GiellaLT provides an infrastructure for rule-based language technology aimed at minority and indigenous languages, and streamlines building anything from keyboards to speech technology. Read more about Why. See also How to get started and our Privacy document.
Note! This documents experimenting done in 2022 (?).
The open source program Tesseract can be fetched from Github:
git clone git@github.com:tesseract-ocr/tesseract.git
git clone git@github.com:tesseract-ocr/tessdata.git
...
Tesseract comes with a set of languages (see tessdata). Most GiellaLT languages are not included, though. TODO: Document how to add them.
A pdf document as a picture should be
In Preview, set the document in Thumbs view and drag one page at a time to the desktop. TODO: Find a way to do this on the command line.
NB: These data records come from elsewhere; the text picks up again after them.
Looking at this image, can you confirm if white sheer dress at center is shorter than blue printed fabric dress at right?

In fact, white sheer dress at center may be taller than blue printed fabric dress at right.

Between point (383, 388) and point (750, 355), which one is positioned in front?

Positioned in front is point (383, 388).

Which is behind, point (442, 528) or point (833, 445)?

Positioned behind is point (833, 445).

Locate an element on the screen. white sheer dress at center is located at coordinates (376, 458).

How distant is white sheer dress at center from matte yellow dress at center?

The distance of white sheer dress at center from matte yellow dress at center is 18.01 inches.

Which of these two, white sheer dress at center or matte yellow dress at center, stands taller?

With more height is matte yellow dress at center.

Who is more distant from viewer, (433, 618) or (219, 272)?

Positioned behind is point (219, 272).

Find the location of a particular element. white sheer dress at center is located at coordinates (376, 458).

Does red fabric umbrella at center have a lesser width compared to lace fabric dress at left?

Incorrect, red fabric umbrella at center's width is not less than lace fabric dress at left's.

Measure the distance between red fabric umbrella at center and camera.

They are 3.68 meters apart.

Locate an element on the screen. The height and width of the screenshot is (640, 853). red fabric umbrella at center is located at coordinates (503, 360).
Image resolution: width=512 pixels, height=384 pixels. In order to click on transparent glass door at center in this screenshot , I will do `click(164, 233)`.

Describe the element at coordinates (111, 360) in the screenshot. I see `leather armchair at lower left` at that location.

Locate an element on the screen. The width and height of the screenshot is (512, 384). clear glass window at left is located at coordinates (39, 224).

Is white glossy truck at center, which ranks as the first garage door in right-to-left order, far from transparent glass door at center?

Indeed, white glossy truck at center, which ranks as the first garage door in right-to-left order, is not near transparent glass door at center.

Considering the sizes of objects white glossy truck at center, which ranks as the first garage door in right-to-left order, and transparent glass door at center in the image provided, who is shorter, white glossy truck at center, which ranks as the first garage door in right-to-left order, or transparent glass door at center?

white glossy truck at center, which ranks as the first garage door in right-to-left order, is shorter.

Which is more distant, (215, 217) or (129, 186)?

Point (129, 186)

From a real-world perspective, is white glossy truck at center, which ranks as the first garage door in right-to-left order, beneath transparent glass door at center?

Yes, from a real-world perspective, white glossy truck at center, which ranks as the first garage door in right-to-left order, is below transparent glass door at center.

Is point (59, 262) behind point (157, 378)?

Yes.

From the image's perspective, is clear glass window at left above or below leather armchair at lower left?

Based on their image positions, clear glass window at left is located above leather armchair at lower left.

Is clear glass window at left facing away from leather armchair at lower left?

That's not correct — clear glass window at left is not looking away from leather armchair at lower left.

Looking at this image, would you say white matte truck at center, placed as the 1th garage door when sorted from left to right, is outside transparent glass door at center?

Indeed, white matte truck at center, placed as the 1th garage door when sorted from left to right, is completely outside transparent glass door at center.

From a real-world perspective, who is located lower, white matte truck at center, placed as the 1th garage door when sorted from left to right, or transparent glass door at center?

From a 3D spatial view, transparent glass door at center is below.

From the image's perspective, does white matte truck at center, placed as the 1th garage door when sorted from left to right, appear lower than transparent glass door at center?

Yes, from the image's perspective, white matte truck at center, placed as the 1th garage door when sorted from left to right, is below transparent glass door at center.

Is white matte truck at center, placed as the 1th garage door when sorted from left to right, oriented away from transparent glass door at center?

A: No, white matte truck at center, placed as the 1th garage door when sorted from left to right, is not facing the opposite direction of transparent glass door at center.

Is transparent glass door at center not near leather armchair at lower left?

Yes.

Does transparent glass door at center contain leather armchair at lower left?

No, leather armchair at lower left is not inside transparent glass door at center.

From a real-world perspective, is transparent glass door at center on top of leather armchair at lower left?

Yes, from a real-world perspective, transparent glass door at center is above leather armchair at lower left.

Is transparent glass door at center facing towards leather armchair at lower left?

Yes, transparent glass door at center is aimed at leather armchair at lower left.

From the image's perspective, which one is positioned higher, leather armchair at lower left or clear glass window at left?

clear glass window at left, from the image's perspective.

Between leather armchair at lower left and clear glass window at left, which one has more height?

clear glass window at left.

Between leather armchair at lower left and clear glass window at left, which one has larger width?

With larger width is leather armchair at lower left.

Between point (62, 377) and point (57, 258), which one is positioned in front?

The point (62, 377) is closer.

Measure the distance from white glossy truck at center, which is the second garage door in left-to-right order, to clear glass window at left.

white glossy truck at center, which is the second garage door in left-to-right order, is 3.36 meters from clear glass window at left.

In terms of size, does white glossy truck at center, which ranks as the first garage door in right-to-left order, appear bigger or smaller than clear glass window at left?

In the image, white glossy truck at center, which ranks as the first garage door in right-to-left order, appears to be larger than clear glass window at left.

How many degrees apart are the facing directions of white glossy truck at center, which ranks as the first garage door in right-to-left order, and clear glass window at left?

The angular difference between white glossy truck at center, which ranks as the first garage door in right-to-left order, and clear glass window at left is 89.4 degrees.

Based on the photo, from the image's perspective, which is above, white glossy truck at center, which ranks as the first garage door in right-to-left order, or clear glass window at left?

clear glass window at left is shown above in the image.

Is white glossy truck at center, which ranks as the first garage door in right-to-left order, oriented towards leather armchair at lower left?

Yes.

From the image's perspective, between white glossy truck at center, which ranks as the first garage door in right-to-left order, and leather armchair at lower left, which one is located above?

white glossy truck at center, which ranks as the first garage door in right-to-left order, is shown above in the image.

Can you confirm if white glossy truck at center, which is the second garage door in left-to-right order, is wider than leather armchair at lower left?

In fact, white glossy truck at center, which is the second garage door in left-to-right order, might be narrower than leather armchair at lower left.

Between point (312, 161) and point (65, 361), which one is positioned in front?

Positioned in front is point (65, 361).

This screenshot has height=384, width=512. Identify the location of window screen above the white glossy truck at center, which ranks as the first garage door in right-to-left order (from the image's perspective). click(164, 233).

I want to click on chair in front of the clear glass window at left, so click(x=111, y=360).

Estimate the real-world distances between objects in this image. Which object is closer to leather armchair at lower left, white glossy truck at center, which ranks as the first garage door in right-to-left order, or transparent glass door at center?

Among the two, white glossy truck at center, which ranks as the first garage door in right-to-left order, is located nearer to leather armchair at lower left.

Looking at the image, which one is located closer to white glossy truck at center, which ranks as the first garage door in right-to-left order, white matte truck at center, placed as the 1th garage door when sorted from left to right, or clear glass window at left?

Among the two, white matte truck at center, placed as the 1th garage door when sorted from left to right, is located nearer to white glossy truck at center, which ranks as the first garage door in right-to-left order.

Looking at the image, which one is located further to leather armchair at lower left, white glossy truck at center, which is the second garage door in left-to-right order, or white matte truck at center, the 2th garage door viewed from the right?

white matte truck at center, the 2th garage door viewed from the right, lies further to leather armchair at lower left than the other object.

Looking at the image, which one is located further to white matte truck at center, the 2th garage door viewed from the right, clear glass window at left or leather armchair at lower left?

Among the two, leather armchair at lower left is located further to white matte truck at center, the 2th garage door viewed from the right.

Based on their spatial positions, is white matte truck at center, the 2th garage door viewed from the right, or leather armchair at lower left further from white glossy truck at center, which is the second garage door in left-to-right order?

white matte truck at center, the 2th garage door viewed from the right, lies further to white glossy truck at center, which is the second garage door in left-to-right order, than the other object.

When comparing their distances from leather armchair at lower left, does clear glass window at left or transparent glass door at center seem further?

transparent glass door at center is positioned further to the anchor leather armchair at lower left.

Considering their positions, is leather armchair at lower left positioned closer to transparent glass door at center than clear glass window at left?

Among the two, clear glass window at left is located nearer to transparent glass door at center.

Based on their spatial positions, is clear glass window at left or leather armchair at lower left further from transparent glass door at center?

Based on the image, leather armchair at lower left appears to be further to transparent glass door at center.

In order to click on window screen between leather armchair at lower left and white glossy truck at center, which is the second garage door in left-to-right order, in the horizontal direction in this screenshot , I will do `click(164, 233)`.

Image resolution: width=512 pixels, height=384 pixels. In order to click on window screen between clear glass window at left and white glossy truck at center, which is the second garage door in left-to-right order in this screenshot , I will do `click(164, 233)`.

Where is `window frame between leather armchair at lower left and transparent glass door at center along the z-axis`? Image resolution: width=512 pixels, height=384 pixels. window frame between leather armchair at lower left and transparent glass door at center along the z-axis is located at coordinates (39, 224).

Let us say the document contained 8 pages, after the split named 1.pdf, 2.pdf, … Then do the following:
for i in 1 2 3 4 5 6 7 8 9 10 ; do sips -s format png $i.pdf --out $i.png ; done
Let us say the document contains Norwegian and Finnish. Standing in tesseract-ocr/tesseract, run the 8 pdf files through tesseract:
for i in 1 2 3 4 5 6 7 8 ; do tesseract --tessdata-dir ../tessdata/ $i.png $i.txt -l fin+nor ; done
The resulting files may then be collected into one text file.